“Consumption” – a great Victoria and Albert exhibition until the 14th of June

“We are all consumers. We have invented new forms of building, industrial production, farming and energy […]. We have at times sustained our appetites through the exploitation of the world’s poorest people. […] Never has so much food been offered to us from so many parts of the world, and in such elaborate combinations. The average supermarket carries over 45,000 different product lines, and yet their provenance is frequently opaque. We no longer know how or where our food was made, reared, killed, prepared and packaged or how many thousands of miles it has travelled. And then, when it finally arrives in our homes, almost half of what we buy is thrown away.” – this is how the photo exhibition at the Victoria and Albert museum begins, and it’s a pleasure to go through!

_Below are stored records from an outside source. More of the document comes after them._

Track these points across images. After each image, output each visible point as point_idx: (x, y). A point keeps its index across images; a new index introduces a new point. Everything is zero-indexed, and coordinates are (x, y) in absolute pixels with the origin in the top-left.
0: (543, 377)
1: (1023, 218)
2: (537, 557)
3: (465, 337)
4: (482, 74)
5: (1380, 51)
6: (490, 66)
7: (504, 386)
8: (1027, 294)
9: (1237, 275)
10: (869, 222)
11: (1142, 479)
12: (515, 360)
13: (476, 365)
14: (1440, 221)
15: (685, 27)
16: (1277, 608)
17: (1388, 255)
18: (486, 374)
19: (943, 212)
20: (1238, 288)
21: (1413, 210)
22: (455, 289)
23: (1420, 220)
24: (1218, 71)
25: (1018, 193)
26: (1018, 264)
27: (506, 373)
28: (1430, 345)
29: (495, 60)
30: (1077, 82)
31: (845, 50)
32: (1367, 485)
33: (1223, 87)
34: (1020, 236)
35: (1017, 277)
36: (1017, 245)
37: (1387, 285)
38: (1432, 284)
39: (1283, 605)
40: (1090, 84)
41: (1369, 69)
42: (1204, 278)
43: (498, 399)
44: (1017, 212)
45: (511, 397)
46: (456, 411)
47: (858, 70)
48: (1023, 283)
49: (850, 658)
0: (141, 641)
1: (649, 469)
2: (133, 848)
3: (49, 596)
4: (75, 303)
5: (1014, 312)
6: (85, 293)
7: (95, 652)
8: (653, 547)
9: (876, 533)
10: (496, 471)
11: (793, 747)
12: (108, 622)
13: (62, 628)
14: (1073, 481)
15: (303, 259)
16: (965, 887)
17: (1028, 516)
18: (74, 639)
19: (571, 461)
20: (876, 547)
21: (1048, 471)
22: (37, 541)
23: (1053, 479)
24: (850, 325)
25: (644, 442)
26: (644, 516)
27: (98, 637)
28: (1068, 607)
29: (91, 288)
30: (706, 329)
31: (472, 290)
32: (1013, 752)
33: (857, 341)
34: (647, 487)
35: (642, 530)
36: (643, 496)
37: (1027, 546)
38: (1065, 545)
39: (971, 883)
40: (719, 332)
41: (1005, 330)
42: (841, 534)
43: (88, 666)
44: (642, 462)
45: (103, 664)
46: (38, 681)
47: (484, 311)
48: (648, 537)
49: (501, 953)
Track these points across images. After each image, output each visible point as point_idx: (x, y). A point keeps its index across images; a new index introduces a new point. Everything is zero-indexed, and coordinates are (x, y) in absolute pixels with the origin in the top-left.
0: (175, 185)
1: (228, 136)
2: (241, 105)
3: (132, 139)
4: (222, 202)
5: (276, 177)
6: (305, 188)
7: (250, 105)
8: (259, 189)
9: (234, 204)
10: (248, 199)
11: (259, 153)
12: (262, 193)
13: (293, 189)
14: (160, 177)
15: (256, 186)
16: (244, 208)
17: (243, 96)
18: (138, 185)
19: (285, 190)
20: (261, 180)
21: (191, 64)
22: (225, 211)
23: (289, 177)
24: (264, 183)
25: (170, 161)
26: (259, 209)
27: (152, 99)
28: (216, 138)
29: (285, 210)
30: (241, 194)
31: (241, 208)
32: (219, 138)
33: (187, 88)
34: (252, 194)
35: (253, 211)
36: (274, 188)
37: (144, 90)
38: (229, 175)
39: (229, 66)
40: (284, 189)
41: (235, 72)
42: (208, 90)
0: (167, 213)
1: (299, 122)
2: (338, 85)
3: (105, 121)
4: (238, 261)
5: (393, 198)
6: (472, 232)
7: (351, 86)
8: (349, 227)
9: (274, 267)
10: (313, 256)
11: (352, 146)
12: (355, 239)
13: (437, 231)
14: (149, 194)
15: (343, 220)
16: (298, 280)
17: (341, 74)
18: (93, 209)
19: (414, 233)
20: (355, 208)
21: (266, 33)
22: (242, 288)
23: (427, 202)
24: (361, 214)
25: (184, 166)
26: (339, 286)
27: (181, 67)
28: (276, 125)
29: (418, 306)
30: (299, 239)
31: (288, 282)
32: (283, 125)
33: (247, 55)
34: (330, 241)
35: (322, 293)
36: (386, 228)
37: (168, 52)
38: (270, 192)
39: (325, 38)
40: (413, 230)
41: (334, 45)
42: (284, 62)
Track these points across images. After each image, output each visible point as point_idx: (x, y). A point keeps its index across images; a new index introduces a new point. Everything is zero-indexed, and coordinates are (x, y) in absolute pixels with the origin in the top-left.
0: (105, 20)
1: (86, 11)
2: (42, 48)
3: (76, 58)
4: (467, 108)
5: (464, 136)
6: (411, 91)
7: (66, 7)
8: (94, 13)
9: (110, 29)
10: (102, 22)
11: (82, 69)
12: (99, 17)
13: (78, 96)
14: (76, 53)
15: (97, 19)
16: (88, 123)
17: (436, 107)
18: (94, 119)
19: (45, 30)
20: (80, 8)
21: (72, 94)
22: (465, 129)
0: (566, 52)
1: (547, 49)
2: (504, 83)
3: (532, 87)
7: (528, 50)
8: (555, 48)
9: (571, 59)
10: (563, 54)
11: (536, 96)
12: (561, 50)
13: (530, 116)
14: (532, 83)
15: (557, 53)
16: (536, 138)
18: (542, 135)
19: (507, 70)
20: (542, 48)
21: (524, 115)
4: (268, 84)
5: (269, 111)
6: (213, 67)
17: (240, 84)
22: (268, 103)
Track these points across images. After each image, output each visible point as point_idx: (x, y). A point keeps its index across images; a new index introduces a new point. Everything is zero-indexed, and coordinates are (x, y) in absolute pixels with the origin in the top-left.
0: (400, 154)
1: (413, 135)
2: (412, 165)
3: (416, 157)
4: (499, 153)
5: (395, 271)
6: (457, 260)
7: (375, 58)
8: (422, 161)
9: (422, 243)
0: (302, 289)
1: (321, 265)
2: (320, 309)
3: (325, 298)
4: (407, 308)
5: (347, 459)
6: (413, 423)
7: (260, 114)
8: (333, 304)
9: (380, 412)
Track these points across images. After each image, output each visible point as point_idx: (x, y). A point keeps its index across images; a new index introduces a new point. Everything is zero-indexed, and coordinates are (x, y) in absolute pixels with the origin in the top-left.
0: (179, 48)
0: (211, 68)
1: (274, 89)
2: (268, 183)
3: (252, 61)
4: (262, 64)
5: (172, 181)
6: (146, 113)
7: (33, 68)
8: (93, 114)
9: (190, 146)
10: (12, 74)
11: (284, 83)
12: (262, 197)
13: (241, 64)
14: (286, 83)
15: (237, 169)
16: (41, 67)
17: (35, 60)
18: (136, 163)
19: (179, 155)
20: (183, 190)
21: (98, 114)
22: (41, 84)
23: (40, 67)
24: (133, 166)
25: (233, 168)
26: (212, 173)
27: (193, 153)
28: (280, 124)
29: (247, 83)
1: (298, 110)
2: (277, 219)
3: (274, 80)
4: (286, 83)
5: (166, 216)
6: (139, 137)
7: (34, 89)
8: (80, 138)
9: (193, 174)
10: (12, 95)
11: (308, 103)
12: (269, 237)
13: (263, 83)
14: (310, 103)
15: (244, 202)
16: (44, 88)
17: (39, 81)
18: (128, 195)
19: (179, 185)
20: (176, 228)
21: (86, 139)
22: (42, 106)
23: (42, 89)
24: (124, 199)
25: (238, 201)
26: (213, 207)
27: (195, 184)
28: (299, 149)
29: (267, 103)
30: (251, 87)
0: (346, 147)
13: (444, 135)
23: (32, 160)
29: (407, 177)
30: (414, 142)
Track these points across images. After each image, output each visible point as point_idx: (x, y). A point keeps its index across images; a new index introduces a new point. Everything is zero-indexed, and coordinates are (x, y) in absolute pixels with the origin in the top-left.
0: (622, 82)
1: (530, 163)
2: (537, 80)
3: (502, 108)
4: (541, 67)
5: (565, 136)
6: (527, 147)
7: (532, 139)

I particularly liked the huge prints of Hong Hao’s photos (the one in the thumb nail). He’s been putting the objects he consumed day by day into a scanner for 12 years: “my daily habit as well as a tool to observe the human condition in contemporary consumer society”.

There are also Allan Sekula’s photographs on the maritime trade all over the world, and Mischa Henner’s huge prints of lanscapes shaped by the meat and the oil industries in North America.

It’s a great one, do check it out!

Maria



One response to ““Consumption” – a great Victoria and Albert exhibition until the 14th of June”

  1. Inge Daniels says:

    Thank you for bringing this show to our attention, Maria. It sound very appropriate for OiM indeed and I will definitely try to go before it closes, especially since they have work by Sekula, whose film we saw in week 1, and Hong Hao, whose work I have also used as one of the tumbnails for the OiM readings.